__THE DATA__:
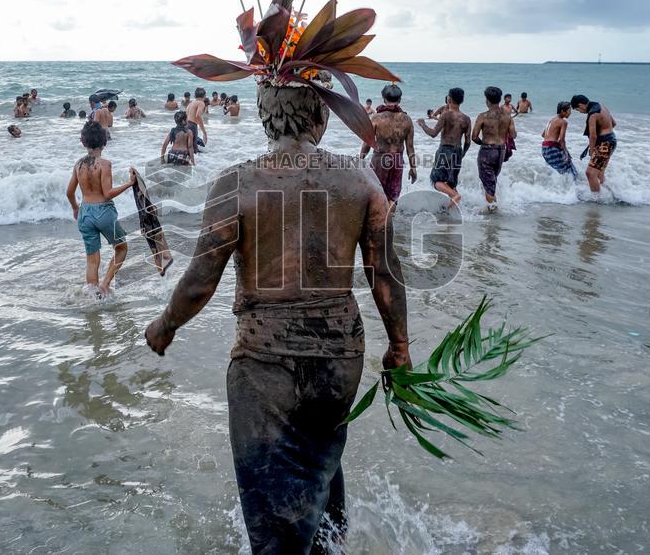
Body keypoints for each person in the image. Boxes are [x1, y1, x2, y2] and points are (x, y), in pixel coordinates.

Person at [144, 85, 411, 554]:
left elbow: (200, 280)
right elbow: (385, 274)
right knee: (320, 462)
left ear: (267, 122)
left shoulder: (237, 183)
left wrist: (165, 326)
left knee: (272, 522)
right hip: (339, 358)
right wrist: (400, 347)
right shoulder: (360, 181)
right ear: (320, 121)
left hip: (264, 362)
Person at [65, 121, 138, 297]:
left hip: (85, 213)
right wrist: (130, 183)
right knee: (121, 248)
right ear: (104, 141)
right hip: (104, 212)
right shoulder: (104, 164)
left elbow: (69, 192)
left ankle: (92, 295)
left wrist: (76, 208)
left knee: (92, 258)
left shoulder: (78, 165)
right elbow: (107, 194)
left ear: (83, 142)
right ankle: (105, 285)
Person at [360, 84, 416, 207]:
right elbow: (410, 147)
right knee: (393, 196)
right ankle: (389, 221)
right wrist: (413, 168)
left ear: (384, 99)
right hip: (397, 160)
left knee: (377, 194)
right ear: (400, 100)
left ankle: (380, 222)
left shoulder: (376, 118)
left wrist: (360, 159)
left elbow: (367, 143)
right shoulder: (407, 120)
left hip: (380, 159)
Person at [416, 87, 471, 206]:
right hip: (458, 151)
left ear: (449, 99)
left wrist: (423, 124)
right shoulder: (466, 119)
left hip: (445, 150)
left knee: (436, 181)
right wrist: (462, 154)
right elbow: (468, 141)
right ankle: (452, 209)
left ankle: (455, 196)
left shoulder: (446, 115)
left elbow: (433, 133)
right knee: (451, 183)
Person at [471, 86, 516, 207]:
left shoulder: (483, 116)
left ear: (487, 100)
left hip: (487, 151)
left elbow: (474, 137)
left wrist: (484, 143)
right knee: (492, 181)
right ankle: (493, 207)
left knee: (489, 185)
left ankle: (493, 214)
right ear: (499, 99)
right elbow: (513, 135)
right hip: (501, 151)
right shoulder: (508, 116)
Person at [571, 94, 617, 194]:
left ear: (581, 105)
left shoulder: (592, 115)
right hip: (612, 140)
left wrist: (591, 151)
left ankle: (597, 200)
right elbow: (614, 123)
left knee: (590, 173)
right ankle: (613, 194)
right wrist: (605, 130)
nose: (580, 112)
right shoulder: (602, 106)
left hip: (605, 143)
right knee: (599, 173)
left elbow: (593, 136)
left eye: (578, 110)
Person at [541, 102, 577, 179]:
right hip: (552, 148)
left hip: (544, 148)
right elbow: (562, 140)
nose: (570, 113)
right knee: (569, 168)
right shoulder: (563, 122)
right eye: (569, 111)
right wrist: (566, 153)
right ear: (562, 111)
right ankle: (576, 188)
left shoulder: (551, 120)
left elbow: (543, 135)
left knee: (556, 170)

...

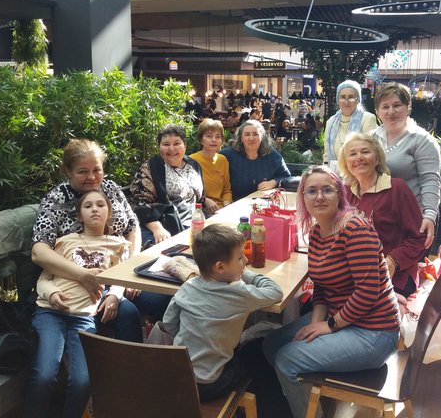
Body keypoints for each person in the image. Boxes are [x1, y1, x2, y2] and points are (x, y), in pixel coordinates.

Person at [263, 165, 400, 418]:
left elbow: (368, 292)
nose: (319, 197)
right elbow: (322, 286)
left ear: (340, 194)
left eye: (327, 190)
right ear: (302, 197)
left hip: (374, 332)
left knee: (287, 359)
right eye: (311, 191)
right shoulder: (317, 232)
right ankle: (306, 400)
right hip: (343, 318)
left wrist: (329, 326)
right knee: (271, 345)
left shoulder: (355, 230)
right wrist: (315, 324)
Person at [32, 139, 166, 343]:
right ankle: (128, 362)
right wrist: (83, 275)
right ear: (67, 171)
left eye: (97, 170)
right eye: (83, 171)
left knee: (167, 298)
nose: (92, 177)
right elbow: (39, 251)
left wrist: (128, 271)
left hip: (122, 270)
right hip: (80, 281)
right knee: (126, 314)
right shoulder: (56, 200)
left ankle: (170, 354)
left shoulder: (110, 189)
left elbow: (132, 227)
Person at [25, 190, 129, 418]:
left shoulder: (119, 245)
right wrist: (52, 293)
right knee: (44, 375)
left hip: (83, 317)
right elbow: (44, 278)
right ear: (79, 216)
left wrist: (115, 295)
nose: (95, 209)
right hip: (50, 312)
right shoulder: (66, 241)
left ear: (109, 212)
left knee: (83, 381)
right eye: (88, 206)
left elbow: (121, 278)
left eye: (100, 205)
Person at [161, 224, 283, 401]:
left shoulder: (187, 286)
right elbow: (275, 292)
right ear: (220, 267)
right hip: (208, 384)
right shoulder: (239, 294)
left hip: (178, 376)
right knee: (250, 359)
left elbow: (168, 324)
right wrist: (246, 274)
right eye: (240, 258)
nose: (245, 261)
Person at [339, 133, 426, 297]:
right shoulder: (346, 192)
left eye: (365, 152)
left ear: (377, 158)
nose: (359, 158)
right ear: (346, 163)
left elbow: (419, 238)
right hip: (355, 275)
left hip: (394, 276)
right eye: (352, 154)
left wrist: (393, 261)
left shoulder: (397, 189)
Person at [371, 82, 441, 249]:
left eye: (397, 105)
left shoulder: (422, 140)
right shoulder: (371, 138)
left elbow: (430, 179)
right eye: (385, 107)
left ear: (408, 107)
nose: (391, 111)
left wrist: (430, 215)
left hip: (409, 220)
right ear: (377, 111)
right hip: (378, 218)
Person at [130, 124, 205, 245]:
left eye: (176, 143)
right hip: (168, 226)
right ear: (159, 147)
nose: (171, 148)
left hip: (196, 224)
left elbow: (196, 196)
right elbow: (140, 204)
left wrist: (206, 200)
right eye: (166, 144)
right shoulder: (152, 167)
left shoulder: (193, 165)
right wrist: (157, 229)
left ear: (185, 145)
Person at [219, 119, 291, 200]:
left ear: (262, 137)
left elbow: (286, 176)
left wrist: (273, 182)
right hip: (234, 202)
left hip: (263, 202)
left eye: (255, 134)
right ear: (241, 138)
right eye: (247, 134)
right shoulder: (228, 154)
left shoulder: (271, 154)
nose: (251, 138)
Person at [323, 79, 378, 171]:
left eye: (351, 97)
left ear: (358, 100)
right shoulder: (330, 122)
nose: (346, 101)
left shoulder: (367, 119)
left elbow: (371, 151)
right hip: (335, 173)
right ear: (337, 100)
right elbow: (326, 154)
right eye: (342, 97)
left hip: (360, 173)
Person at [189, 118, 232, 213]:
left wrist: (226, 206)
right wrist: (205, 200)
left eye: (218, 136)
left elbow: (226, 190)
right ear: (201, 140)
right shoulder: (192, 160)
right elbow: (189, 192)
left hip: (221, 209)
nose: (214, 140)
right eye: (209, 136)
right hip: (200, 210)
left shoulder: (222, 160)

__EXERCISE AIM__:
Look in the material above for the line with "right ear: (201, 140)" and the line with "left shoulder: (222, 160)", and transcribe exactly those lines and all lines between them, nothing more.

__FINISHED TASK__:
right ear: (201, 140)
right shoulder: (192, 160)
right elbow: (189, 192)
left hip: (221, 209)
nose: (214, 140)
right eye: (209, 136)
right hip: (200, 210)
left shoulder: (222, 160)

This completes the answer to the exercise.